Today, with many workplaces discouraging romantic entanglements (for some good reasons), it almost feels transgressive to find oneself romantically drawn to a person who isn’t a stranger, especially when that person plays a role in some other aspect of your or your family’s life. When I brought your question to one friend who worked for decades as a high school history teacher, his response was unequivocal. “Don’t do it,” he said. “The quality of your child’s relationship with their teacher is one of the most important predictors of their emotional and academic success. If you start dating one of those teachers, there’s no way not to create a triangle. Your kid’s relationship with the teacher could now be compromised by your own.”

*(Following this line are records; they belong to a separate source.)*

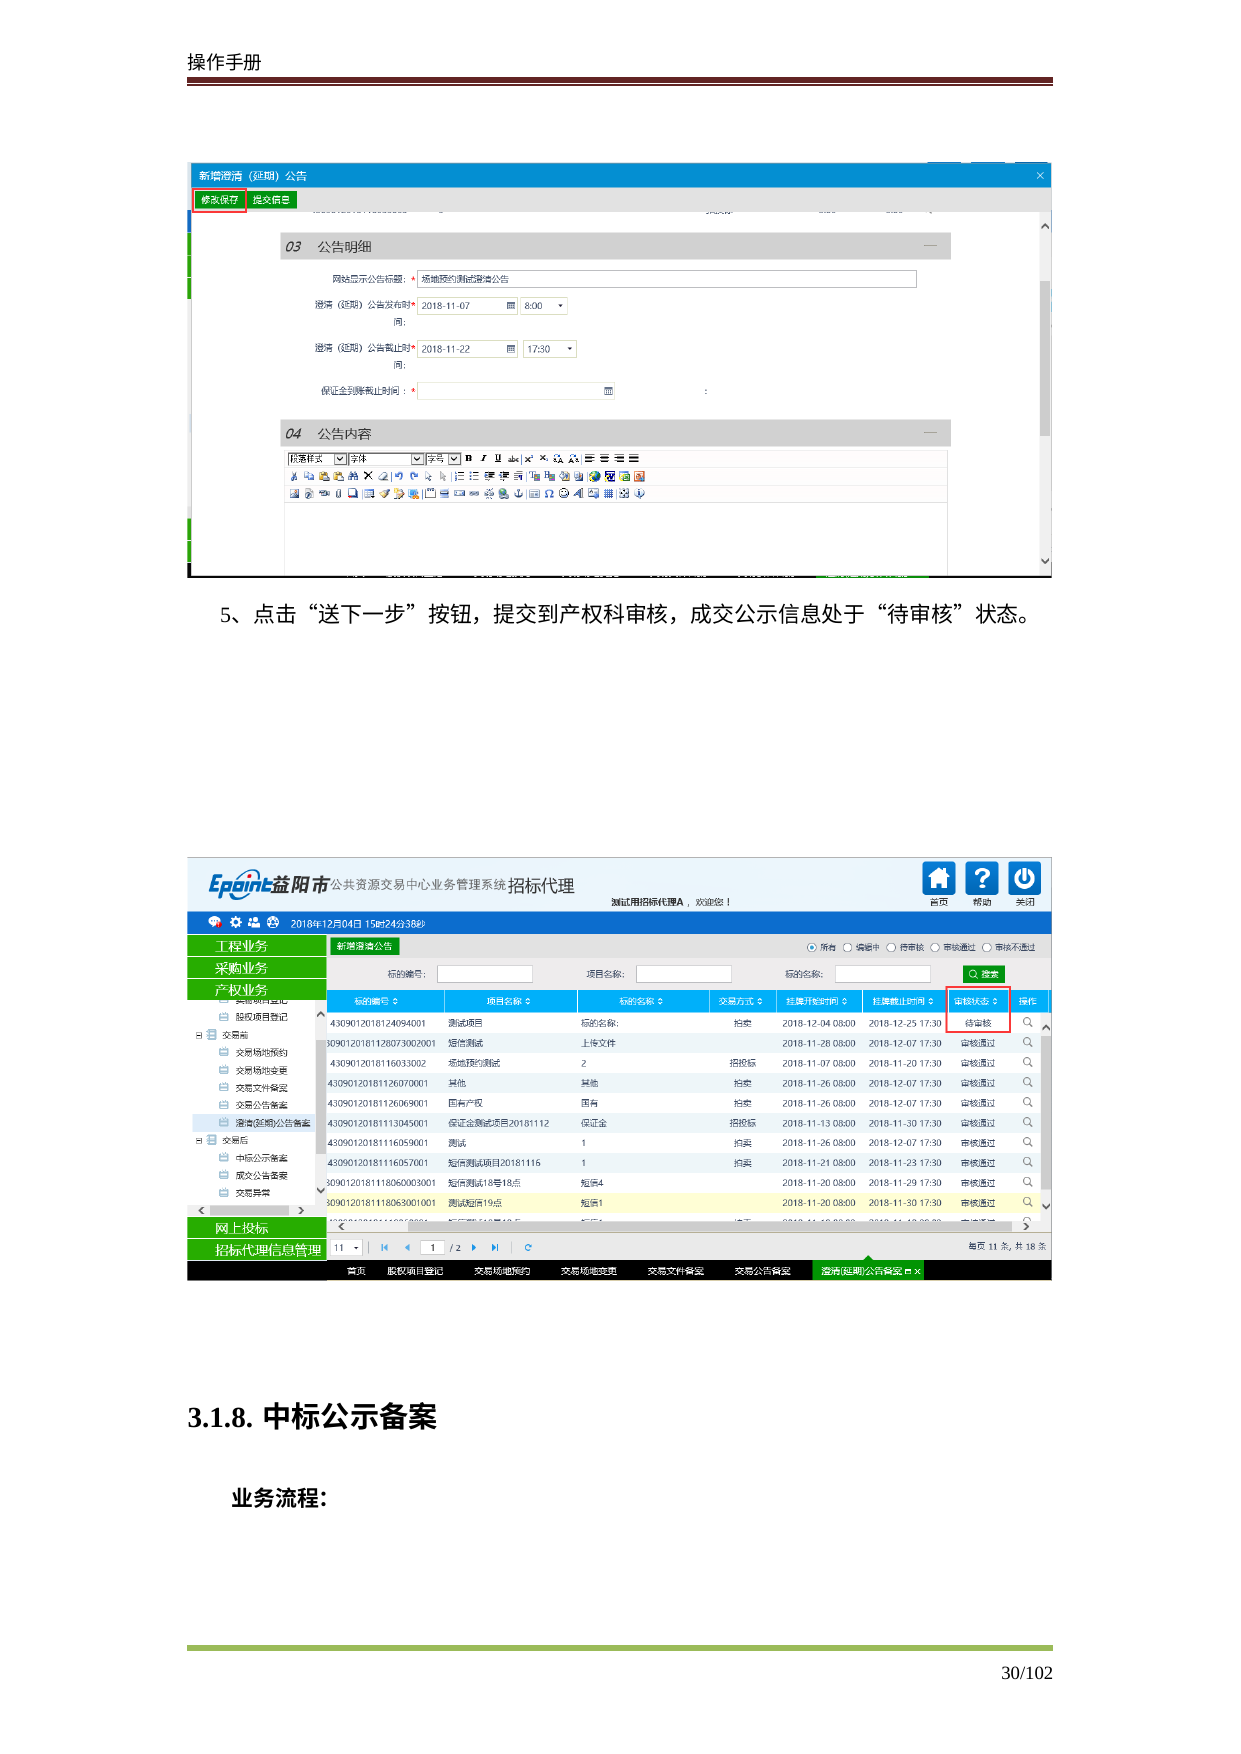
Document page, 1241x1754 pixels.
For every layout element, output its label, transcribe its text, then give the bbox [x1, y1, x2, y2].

picture [187, 857, 1052, 1281]
picture [187, 162, 1052, 578]
text 业务流程： [187, 1481, 1053, 1513]
subtitle 中标公示备案 [187, 1382, 1053, 1447]
list 点击“送下一步”按钮，提交到产权科审核，成交公示信息处于“待审核”状态。 [187, 597, 1053, 1312]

It’s hard to argue with this logic. Boundaries are essential in maintaining healthy relationships, particularly in a school or work setting, and especially when children are involved. That said, I found myself, like you, wondering if there wasn’t some way to take a softer stance. When I asked another friend who worked in education administration for several decades, she could see the dilemma. “As every single parent like me knows well, time is precious, and it’s really, really hard to meet someone worth your time. If there’s a real connection there, it’s just too rare to squander.” For her, the answer seemed to be dating mindfully. “If you’re just dating to have fun, then your kid’s teacher is not the right person for that. There are a lot of people you can have fun with. But if you're dating with intention and looking for a serious relationship, then you should really be going about it very slowly, getting to know someone for a long time before you introduce them to your kids or family.”

She went on to note how these days the term “dating” has become synonymous with being in a relationship. “But dating can actually mean going on dates with someone. Getting to know them. Having coffee with them. It’s okay for that stage of dating to last a long time. If you have kids, maybe it should. And last I checked, the school year is only nine months.”

The bottom line is that while boundaries are important, there’s also real value in meeting people you encounter in real life, not only through apps. And when you have kids, much of your life revolves around them and the other adults who play a role in it. That being the case, pacing, patience, and mindfulness might offer a third path between squelching a budding connection and throwing caution to the wind.